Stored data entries
━━━━━━━━━━

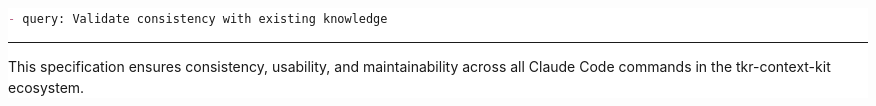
 ```markdown
- query: Validate consistency with existing knowledge
```

---

This specification ensures consistency, usability, and maintainability across all Claude Code commands in the tkr-context-kit ecosystem.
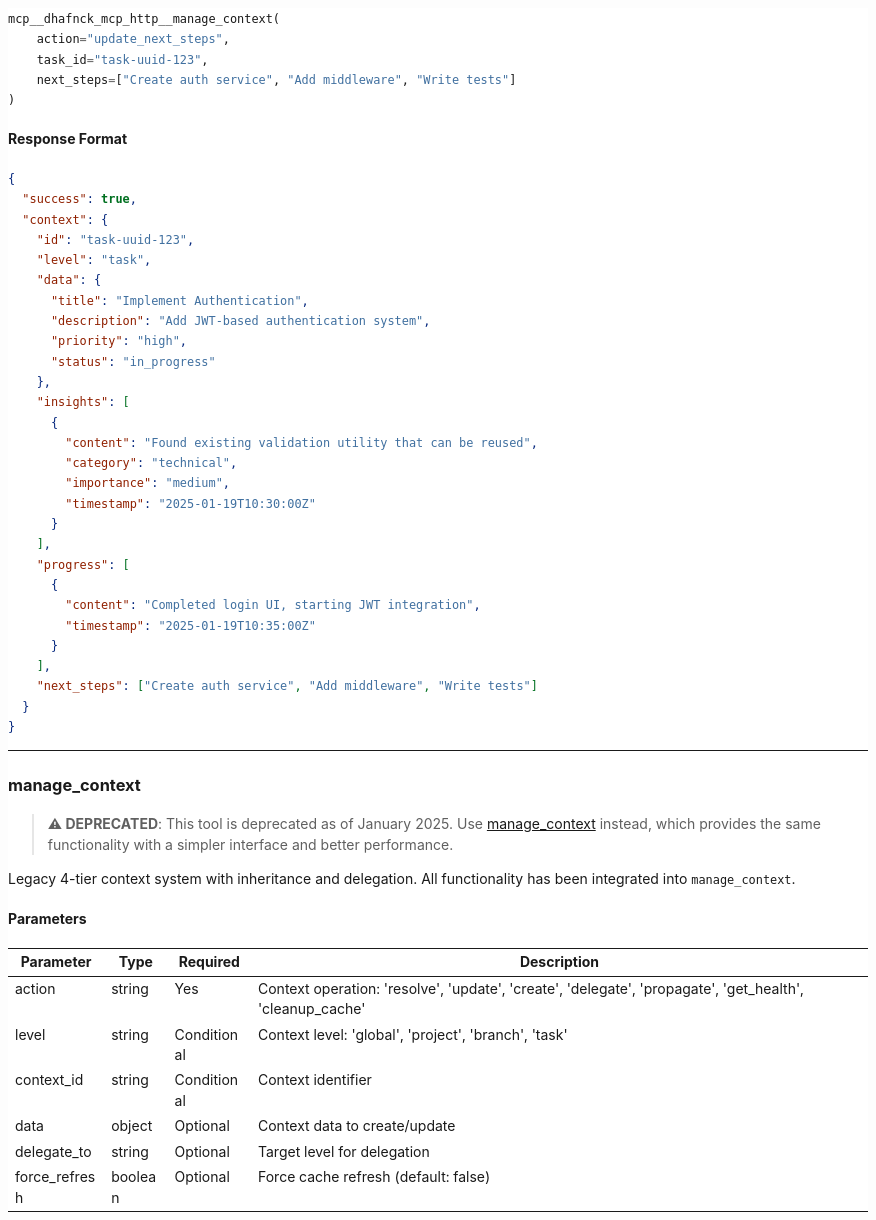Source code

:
 ```python
mcp__dhafnck_mcp_http__manage_context(
    action="update_next_steps",
    task_id="task-uuid-123",
    next_steps=["Create auth service", "Add middleware", "Write tests"]
)
```

#### Response Format

```json
{
  "success": true,
  "context": {
    "id": "task-uuid-123",
    "level": "task",
    "data": {
      "title": "Implement Authentication",
      "description": "Add JWT-based authentication system",
      "priority": "high",
      "status": "in_progress"
    },
    "insights": [
      {
        "content": "Found existing validation utility that can be reused",
        "category": "technical",
        "importance": "medium",
        "timestamp": "2025-01-19T10:30:00Z"
      }
    ],
    "progress": [
      {
        "content": "Completed login UI, starting JWT integration",
        "timestamp": "2025-01-19T10:35:00Z"
      }
    ],
    "next_steps": ["Create auth service", "Add middleware", "Write tests"]
  }
}
```

---

### manage_context

> **⚠️ DEPRECATED**: This tool is deprecated as of January 2025. Use [manage_context](#manage_context) instead, which provides the same functionality with a simpler interface and better performance.

Legacy 4-tier context system with inheritance and delegation. All functionality has been integrated into `manage_context`.

#### Parameters

| Parameter | Type | Required | Description |
|-----------|------|----------|-------------|
| action | string | Yes | Context operation: 'resolve', 'update', 'create', 'delegate', 'propagate', 'get_health', 'cleanup_cache' |
| level | string | Conditional | Context level: 'global', 'project', 'branch', 'task' |
| context_id | string | Conditional | Context identifier |
| data | object | Optional | Context data to create/update |
| delegate_to | string | Optional | Target level for delegation |
| force_refresh | boolean | Optional | Force cache refresh (default: false) |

━━━━━━━━━━

→ Task item
Scan the records for the string "tests" and show every line that contains it.

→ Reply
    next_steps=["Create auth service", "Add middleware", "Write tests"]
    "next_steps": ["Create auth service", "Add middleware", "Write tests"]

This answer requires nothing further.